In this clip, Eliot A. Brinton, MD, FAHA, FNLA, president of the Utah Lipid Center, discusses how the EMPA-REG trial is a huge step forward for health care providers being able to treat patients with type 2 diabetes with medications that also reduce cardiovascular risk.
At the American Heart Association's Scientific Sessions 2017, Eliot A. Brinton, MD, FAHA, FNLA, president of the Utah Lipid Center, discussed how the EMPA-REG trial has been a huge step forward for health care providers being able to put patients with type 2 diabetes onto treatments that can also reduce cardiovascular disease risk.
The whole issue of cardiovascular disease in patients with diabetes is one that we have known for decades is so important. It has always been the primary cause of death in a patient with type 2 diabetes an also the primary source of morbidity. So, somebody who has type 2 diabetes is at high risk of heart attack, stroke, and other related macrovascular diseases. So, the question is how do we address that? For many years we’ve had the theory that just lowering glucose is adequate because there is a relationship between glucose levels and macrovascular disease or cardiovascular disease—that we’ve known.

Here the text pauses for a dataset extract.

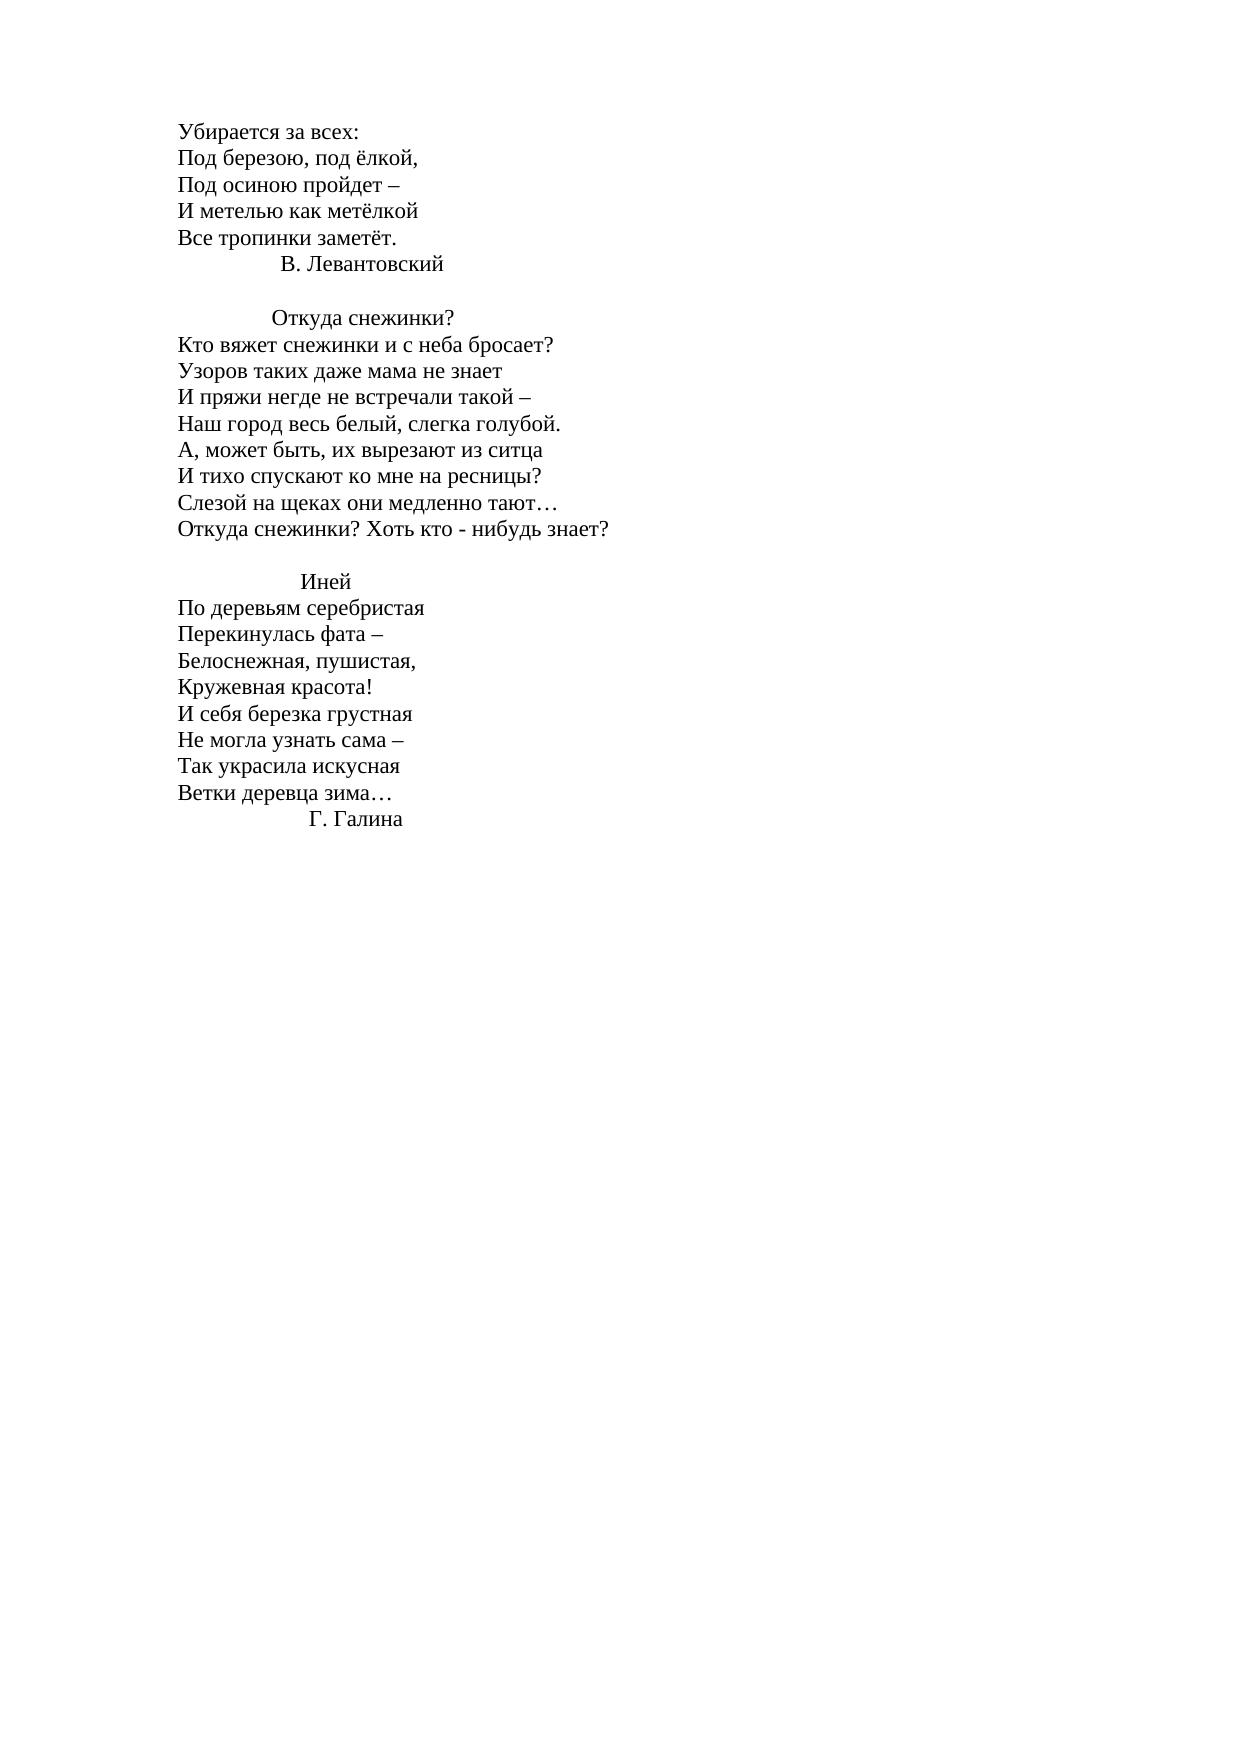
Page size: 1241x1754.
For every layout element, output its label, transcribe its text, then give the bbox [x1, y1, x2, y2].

We’ve also had several medications over the years that have had some evidence for lowering cardiovascular events. What we’ve had most recently is a very large, very convincing cardiovascular outcomes trial in the contemporary environment, where we’re using a lot statins a lot of [angiotensin-converting-enzyme] inhibitors—we haven’t had this in the earlier trials—but EMPA-REG in particular was groundbreaking in that a new class of agents—the SGLT2 inhibitors, [in this case] empagliflozin, in a large cardiovascular outcomes trial that looks at these end points in this setting in a randomized, double-blinded trial. And what that trial has shown is convincing evidence for reduction of cardiovascular events in general, and in particular cardiovascular death, which is our most import cardiovascular end point. So EMPA-REG is a huge step forward in terms of our ability to take a patient with type 2 diabetes, put them on an agent and reduce this very large problem of cardiovascular disease risk.
What we’re seeing with EMPA-REG is not only the initial results, but we’re getting deeper into the data. We're looking more carefully at what did go down, what didn’t go down; what were the benefits; were there any risks associated … The quick answer is [there were] many more benefits than risks, but we’re looking more carefully there. And what we’re beginning to get at—and this is one of our most important questions—what is the mechanism? How is it that empagliflozin does what it does? We know for a fact that every drug that lowers glucose does not lower cardiovascular disease. We’ve proven that many times over.
So, EMPA-REG as a trial and empagliflozin as an agent break through the barrier of no relationship, which we’ve seen in many trials recently, to show benefit. And the question is whyis that true. What is the mech can we understand that to better focus our treatment in the right patients to better achieve this reduction in cardiovascular risk that we very much want to achieve in our patients with type 2 diabetes. So, EMPA REG was a breakthrough study, and now we’re getting further into the details of learning things of clinical and hopefully of mechanistic importance.